Rare rocks identified on Mars
Posted: 4 June 2010

Bookmark and Share

Analysis of data collected by the Mars Exploration Rover Spirit in 2005 has confirmed the discovery of carbonates in an outcrop at the base of the Columbia Hills with Gusev Crater.

At the time, the instrument that took measurements of the outcrop at the location known as Comanche – the Miniature Thermal Emission Spectrometer (Mini-TES) – was partly blinded by dust, but calibration tests back on Earth has enabled scientists to get rid of the effects of the dust.

More than four years after Mars rover Spirit visited the Comanche outcrop in Gusev Crater's Columbia Hills, scientists armed with a new instrument calibration have discovered the rocks are rich in long-sought carbonate minerals. Image: NASA/JPL/Cornell University.

“Mini-TES got dusted months before Spirit reached Comanche, and we didn’t have a good way to correct for the dust effects at the time,” says Steve Ruff, research scientist at ASU’s Mars Space Flight Facility. “We knew there was something weird about the outcrop’s spectrum as seen by Mini-TES, but couldn’t say what caused it. “Spirit’s Mossbauer spectrometer indicated that carbonate was possible, but I didn’t believe it.”

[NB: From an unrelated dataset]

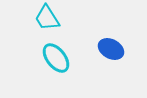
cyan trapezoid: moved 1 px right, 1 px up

Applying the calibration trick to the Mini-Tes data, and combining the data with two other instruments the detection of carbonates was clear. Carbonate minerals are a crucial for understanding the red planet's early climate and searching for life on Mars, and while small amounts have been detected before, this is the first time such large rocks have been identified.

Seen close up, the Comanche outcrop shows both a granular texture and multiple layers. Scientists think it is volcanic debris draped over preexisting terrain. After it was deposited, the rock was soaked in hydrothermal water rich in carbonate minerals. Image: NASA/JPL/Cornell University.

“The rocks are about 25 percent carbonate by weight, by far the highest abundance we’ve seen on Mars,” says Ruff. “They’re definitely a puzzle to understand. “The outcrops are very rich in olivine, a volcanic mineral, but they appear to have been soaked in water.” Ruff adds that it appears that the entire stack of rocks was flooded with carbonate-rich water, most likely from a hydrothermal source.

Alteration of rocks by water has been discovered at many of the sites examined by Spirit's twin rover Opportunity, but at these locations the water was much more acidic, which quickly destroys carbonate minerals. The sedimentary rocks at Comanche in the Columbia Hills however, must have interacted with a more chemically neutral water, conditions that would be much more favourable to life.

Ruff comments that the new finding complicates the story of the Columbia Hills even more, by adding another dimension to the environmental history of the region. “The Comanche data have been available to scientists and the public for about four years now so the new finding shows that this data set still harbors potentially major discoveries,” he says. “Do other surprises await us? Who knows? But I’ll make a strong prediction: More discoveries will be made with old data.”